Technological advancement has undoubtedly benefited the world in immeasurable ways, particularly in more advanced countries such as the United States. Yet this same advancement has made it more difficult to maintain the right to privacy. As the world becomes more interconnected, it becomes easier to inadvertently give out private information in places that can be accessed by others. For example, it came to public attention that the NSA can supposedly get information about people by hacking into the cell phone apps that the people might use. While this is certainly not a call to withdraw from the internet, it illustrates how difficult it can be to protect one’s privacy in this age of social media and inter-connectivity. It should be pointed out that it is not really possible for the average person to gauge the truthfulness of various leaks such as this with any certainty, but it is interesting information nonetheless.
Security is the primary excuse for surveillance programs conducted by government agencies such as the NSA. The threat of terrorism is often mentioned when arguing for these programs. For example, Senator Lindsey Graham mentioned that he does not think collecting phone data is against the Fourth Amendment, so long as it is to help prevent a terrorist attack. He suggested that the phone data collection program is acceptable, because it is (apparently) still subject to judicial authority. The problem is, when activities are done in secret or with little information made available, it requires a great deal of trust on the part of the American public.
There are certainly real threats to the United States and the safety of its people, but the tendency to move toward more and more security and surveillance can be dangerous. The government can never protect people from every possible threat, no matter how many security programs are put in place. That is not to say that there should not be basic security, but the American people should not have to accept violations of privacy based on what might happen. Safety should not automatically be an excuse for constitutionally suspect programs.

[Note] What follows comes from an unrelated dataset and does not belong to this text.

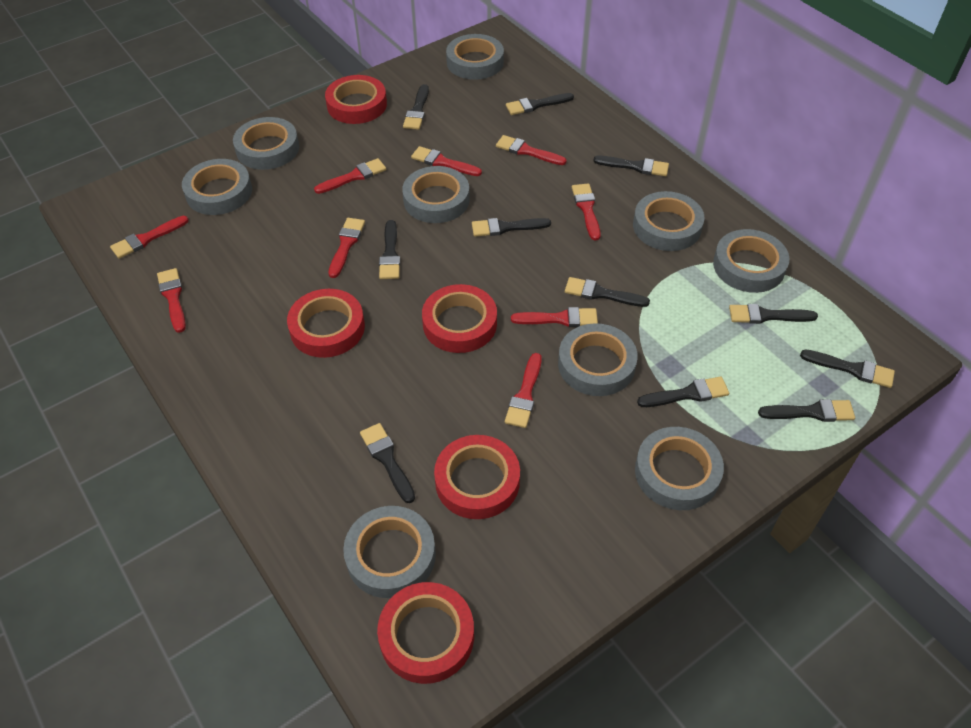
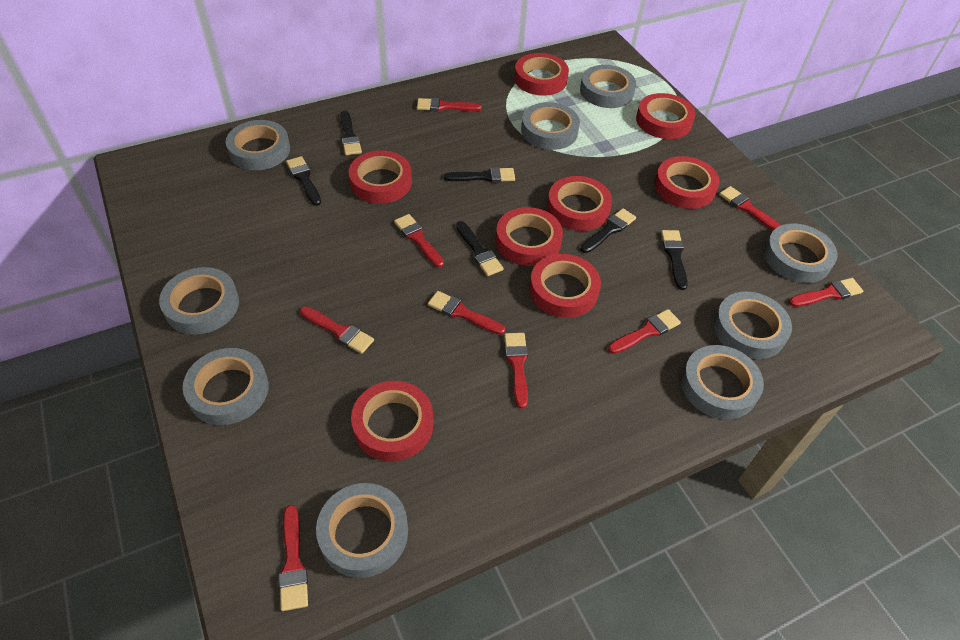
black brush: 11 -> 6
red tape: 5 -> 8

President Obama recently weighed in on the privacy rights battle by proposing a law that would prevent the NSA from storing phone records itself. This sounds good on the surface, but when one looks more closely, the proposal does very little. The NSA could still access phone records, it simply would not be able to store them. The phone companies would instead be the ones storing the data. Real reforms of the NSA, reforms that actually have teeth, would be excellent. It is hard to take what Obama has proposed too seriously.
The battle over privacy rights is far from over. There is no telling where this battle will lead, but Americans owe it to themselves to remain vigilant.